Trinta anos depois da fatwa determinando a morte do escritor britânico Salman Rushdie, o ódio dos extremistas contra este autor permanece intacto e o debate sobre a blasfêmia ainda é explosivo.

A fatwa foi emitida pelo aiatolá Ruhollah Khomeini, guia supremo da Revolução Islâmica iraniana, em 14 de fevereiro de 1989.

Na véspera, milhares de manifestantes atacaram o Centro Cultural Americano em Islamabad. Cinco pessoas morreram nos confrontos.

O jornalista paquistanês Shahid ur Rehman foi um dos primeiros a chegar e viu as multidões se empoleirarem no telhado do edifício e arrancarem a bandeira americana, antes que a polícia interviesse com gás lacrimogêneo e depois com balas reais.

“Os versos satânicos”, o romance escrito por Rushdie, caiu como uma bomba em todo o mundo muçulmano.

Então, a revolução iraniana tinha apenas dez anos e a URSS estava em plena agonia depois de sua expulsão do Afeganistão, um evento cuja paternidade era reivindicada pelos muçulmanos em geral e pelo Paquistão em particular.

– Tão odiado quanto antes –

Rushdie é atualmente “tão odiado quanto era então”, enfatiza o erudito religioso Tahir Mahmood Ashrafi.

“Mas as pessoas não podem protestar 30 anos seguidos”, explica ele.

E a blasfêmia continua sendo um assunto explosivo para os extremistas muçulmanos.

Várias personalidades foram mortas no Paquistão nos últimos anos, e vários países europeus foram ameaçados.

O caso da cristã Asia Bibi, condenada à morte por blasfêmia e absolvida no ano passado, causou vários dias de tumultos e violências no país.

Para Ashrafi, o lançamento do romance “justifica” a existência de leis anti-blasfêmia.

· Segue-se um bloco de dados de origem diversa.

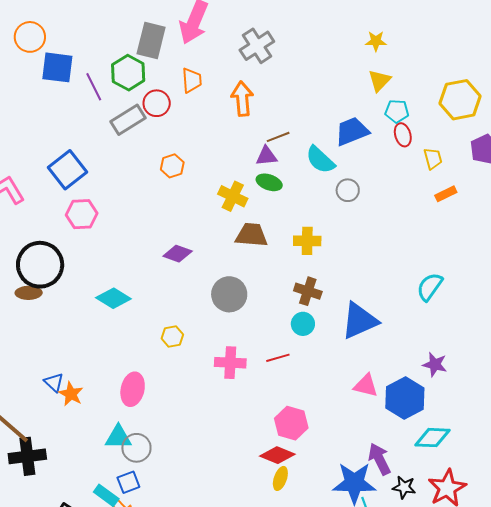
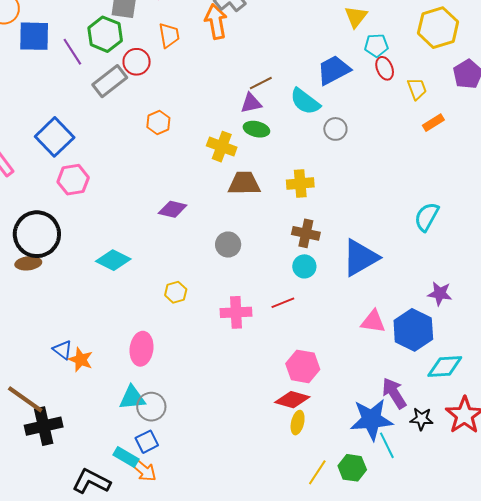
orange arrow: (242, 99) -> (216, 22), moved
gray circle: (229, 294) -> (228, 245), size x0.7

Sem eles, “pessoas como Rushdie continuarão a ferir os sentimentos religiosos dos muçulmanos”.

Para o analista Khalid Ahmed, autor de um livro sobre o tema religioso no Paquistão, a fatwa foi o começo do “terrível declínio” do discurso intelectual do Islã.

A convocação de Khomeini foi “catastrófica para a liberdade de criação, de literatura e de pensamento”, concorda o jornalista e romancista egípcio Ibrahim Issa.

Outros fatwas já haviam sido lançadas contra escritores, mas geralmente vinham de “pequenos grupos extremistas”, ao contrário de Khomeini.

“Foi um momento sombrio que, trinta anos depois, nos lembra até que ponto a interferência da religião na liberdade de expressão é perigosa”, destaca.

O atual guia supremo iraniano, o aiatolá Ali Khamenei, reiterou a sentença contra o escritor várias vezes, a última vez em 2015.

O governo iraniano se comprometeu em 1998 a não aplicar a fatwa, mas tal decreto “não é revogável”, segundo Mehdi Abutalebi, religioso e doutor em ciência política do influente Instituto de Pesquisa Imam Khomeini, em Qom.

“Podem passar 800 anos, a sentença continua sendo a mesma”, afirma à AFP.

– Fadiga revolucionária –

A fatwa causou várias crises diplomáticas, assim como outros casos de blasfêmia, como os das charges de Maomé publicados na Dinamarca em 2005.

Política e religião estão muitas vezes intimamente ligadas no Irã.

“Por exemplo, nossa disputa com os Estados Unidos não se concentra na economia ou dinheiro (…), é inteiramente sobre nossas crenças e nossa religião”, diz Abutalebi.

Atualmente, o caso Rushdie é de particular interesse para os “aiatolás mais radicais” do Irã, diz Clément Therme, do Instituto Internacional de Estudos Estratégicos.

Além deles, “há uma vontade de evitar a questão em nível nacional, já que há uma fadiga revolucionária na população iraniana”, explica.

“E em um contexto de crescente isolamento do Irã, a Realpolitik impõe aos líderes iranianos que evitem uma escalada nessa questão com os países europeus”, conclui.